Supplied passage:
= = = = =

Non-persistent vs persistent overlap diagram:

  Non-persistent (one CTA per tile, CTA exits after one tile):

    SM-resident:
      CTA_A: [deposit][setup][load][mma][store][exit]
                                                     [deposit][setup][load][mma][store][exit]   ← CTA_B
                                                     ^^^^^^^^^^^^^^^^^^^^^^^^^^^^^^^^^^^^^^^
                                                     full deposit + setup paid again per tile

  Static persistent (CTA stays resident, loops over multiple tiles):

    SM-resident:
      CTA_A: [deposit][setup][load tile 0][mma 0][store 0][load 1][mma 1][store 1][load 2][mma 2][store 2]
                            └──── tile 0 ────┘└──── tile 1 ────┘└──── tile 2 ────┘
                                              ^^^^^^^^^^^^^^^^^^^^^^^^^^^^^^
                                              tile-N+1 setup/load can be moved
                                              into the previous tile's epilogue
                                              (cross-tile pipelining)

= = = = =

Spatial annotation records
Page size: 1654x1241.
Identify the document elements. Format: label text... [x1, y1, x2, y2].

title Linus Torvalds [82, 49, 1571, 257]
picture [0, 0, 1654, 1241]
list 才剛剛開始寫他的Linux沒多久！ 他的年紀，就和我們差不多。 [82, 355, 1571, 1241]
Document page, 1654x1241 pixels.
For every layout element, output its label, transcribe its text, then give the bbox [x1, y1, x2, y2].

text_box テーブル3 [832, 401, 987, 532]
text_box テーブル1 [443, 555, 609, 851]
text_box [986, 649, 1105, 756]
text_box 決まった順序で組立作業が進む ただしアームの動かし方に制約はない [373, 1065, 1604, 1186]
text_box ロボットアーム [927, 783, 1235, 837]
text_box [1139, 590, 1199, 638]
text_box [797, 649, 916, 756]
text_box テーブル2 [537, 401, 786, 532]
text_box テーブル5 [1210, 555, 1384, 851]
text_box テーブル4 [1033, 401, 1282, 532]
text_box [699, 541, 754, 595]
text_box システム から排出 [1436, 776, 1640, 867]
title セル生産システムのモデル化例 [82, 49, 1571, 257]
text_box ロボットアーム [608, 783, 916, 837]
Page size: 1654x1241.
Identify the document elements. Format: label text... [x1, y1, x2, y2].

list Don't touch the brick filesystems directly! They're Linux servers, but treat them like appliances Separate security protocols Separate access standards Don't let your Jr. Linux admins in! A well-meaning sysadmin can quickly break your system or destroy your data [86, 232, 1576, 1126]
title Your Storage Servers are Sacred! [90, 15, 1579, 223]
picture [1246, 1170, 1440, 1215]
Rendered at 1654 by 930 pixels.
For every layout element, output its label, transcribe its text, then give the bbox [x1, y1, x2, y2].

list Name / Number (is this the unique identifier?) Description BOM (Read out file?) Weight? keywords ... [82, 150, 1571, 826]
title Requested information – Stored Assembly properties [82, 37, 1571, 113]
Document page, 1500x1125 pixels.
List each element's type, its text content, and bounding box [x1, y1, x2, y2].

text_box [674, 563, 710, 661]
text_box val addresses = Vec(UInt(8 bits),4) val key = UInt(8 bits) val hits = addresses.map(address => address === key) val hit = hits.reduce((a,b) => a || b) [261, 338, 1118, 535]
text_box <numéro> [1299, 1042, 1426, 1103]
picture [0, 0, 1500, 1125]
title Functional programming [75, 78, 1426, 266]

= = = = =

Exercise goal: Please transcribe the overlap diagram from "Static persistent (CTA" to "(cross-tile pipelining)". These records come from a separate source.

Output below:
Static persistent (CTA stays resident, loops over multiple tiles):

    SM-resident:
      CTA_A: [deposit][setup][load tile 0][mma 0][store 0][load 1][mma 1][store 1][load 2][mma 2][store 2]
                            └──── tile 0 ────┘└──── tile 1 ────┘└──── tile 2 ────┘
                                              ^^^^^^^^^^^^^^^^^^^^^^^^^^^^^^
                                              tile-N+1 setup/load can be moved
                                              into the previous tile's epilogue
                                              (cross-tile pipelining)